Rassurée, Cléo ferma les yeux, sans toutefois lâcher sa main. 

L’après-midi même, Cléo fut hospitalisée. Bien que la cause de sa fièvre restât inconnue, elle semblait aller un peu mieux.

Le médecin ne vint qu’en fin de soirée.

“Êtes-vous vraiment un martialiste ?

“Oui, que lui arrive-t-il ?” demanda Roland.

“Votre plaisanterie n’est pas drôle”, grogna le docteur. “Cette jeune  fille n’est pas malade du tout, elle s’éveille! Il arrive que l’on ne se sente pas très bien dans ce cas, même si l’éveil n’est pas chose courante. L’Association Martialiste ne vous en a pas parlé ?”

“De quoi ?”

“De l’éveil ! Quelle pagaille ! S’il n’y avait pas de martialistes à l’hôpital, j’aurais pu penser que c’est une maladie rare”, déclara dédaigneusement le médecin. “Vous pouvez la ramener chez elle.” 

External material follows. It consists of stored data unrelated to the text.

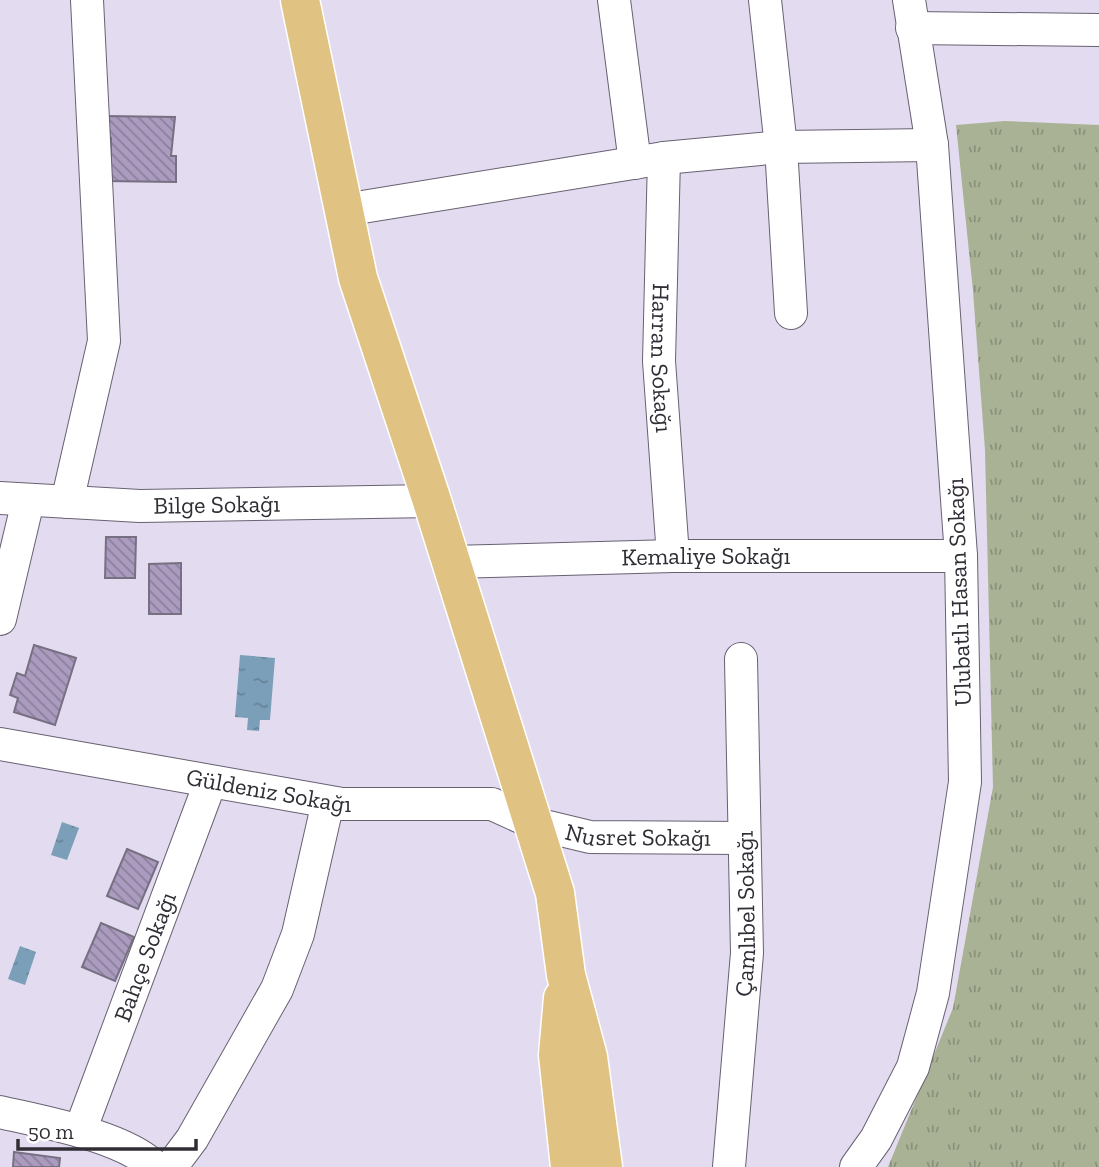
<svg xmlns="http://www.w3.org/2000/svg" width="1099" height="1167" viewBox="0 0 1099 1167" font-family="'Zilla Slab',serif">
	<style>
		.grass { fill: url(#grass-tufts) }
		.water { fill: url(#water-ripples) }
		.building { fill: url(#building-back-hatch); stroke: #777082; stroke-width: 2 }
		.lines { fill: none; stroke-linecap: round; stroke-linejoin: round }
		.minor-casing { stroke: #686172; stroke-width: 34 }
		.major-casing { stroke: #fff; stroke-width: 41 }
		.minor { stroke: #fff; stroke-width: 32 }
		.major { stroke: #e0c283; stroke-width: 38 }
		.labels { text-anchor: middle; stroke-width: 6; stroke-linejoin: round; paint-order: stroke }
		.street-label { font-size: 24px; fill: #302d35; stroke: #fff }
	</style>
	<defs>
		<pattern id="grass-tufts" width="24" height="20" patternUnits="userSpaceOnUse" patternTransform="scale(1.75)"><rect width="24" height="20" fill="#a9b295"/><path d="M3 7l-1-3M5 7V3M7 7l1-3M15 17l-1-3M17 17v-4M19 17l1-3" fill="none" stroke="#8a917a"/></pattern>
		<pattern id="water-ripples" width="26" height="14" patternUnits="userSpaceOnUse" patternTransform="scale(1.75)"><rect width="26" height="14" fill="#7c9fb9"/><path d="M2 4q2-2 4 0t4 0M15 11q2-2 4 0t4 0" fill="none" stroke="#668297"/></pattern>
		<pattern id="building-back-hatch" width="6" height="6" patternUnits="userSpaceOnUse" patternTransform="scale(1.75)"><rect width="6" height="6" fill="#aa9bbf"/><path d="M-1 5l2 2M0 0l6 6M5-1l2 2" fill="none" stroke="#8b7f9c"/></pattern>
	</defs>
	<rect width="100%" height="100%" fill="#e3dbef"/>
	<path class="grass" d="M1005 121 1099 125V1167H888L953 1008 993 787 985 450 973 291 956 125Z"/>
	<path class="water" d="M240 655 275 658 270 720H260L259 731 247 730 248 718 235 717Z
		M62 822 79 828 67 860 51 855Z
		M20 946 36 952 25 985 8 979Z"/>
	<path class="building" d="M106 116 175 117 171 156H176V182L104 181V158H111V138H105Z
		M106 537H136L135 578H105Z
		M181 563V614H149V564Z
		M34 645 76 658 55 725 14 712 18 698 10 695 17 673 25 676Z
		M127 849 158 862 138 909 107 896Z
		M101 923 134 937 115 981 82 967Z
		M14 1152 60 1158 59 1167H13Z"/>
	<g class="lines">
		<g class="minor-casing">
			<g id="minor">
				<path d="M614 0 635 163"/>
				<path d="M765 0 781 147 791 313"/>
				<path d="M912 28 1099 30"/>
				<path id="s1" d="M664 158 659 361 673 556"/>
				<path d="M344 210 664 158 781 147 932 145"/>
				<path id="s2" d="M0 498 140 506 432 501"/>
				<path d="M67 502 104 341 87 0"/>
				<path id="s3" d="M450 562 673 556H961"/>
				<path d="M0 619 28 501"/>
				<path id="s4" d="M0 744 342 804H492L536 824 590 837 742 838"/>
				<path d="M0 1112C43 1122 123 1136 155 1167"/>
				<path id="s5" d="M80 1131 210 783"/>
				<path d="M171 1167 192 1139 277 989 298 934 328 802"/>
				<path id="s6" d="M729 1167 747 953 741 659"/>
				<path d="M856 1167 876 1139 913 1067 933 993 965 782 961 556 932 145 909 0"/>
			</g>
		</g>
		<g class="major-casing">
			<path id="major" d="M300 0 358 278 432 501 555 893 566 975 588 1057 603 1167
				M563 998 558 1055 570 1167"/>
		</g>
		<use href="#minor" class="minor"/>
		<use href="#major" class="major"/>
	</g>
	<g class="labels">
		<g class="street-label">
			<text dy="8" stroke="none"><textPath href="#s1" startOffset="200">Harran Sokağı</textPath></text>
			<text dy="8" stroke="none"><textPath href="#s2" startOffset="217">Bilge Sokağı</textPath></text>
			<text dy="8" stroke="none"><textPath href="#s3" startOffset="256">Kemaliye Sokağı</textPath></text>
			<text transform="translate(959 592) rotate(-92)" y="8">Ulubatlı Hasan Sokağı</text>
			<text dy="8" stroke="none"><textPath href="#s4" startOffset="273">Güldeniz Sokağı</textPath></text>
			<text dy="8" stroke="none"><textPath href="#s4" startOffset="649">Nusret Sokağı</textPath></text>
			<text dy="8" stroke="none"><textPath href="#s6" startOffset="254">Çamlıbel Sokağı</textPath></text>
			<text dy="8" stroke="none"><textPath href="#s5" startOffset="186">Bahçe Sokağı</textPath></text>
		</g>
	</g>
	<path d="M18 1139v10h178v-10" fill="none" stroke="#302d35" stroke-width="3.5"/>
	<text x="28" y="1139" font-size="21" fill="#302d35" stroke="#ffffff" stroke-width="5" paint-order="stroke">50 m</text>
</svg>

Roland ramena donc Cléo à l’appartement.

Il poussa un profond soupir en regardant la jeune fille aux cheveux blancs recroquevillée dans ses bras. Cléo étant une ancienne Purifiée, il savait qu’elle était destinée à obtenir un pouvoir magique mais fort heureusement, elle menait une vie paisible dans le Monde des Rêves et ne ferait certainement pas les mêmes erreurs que dans sa vie précédente.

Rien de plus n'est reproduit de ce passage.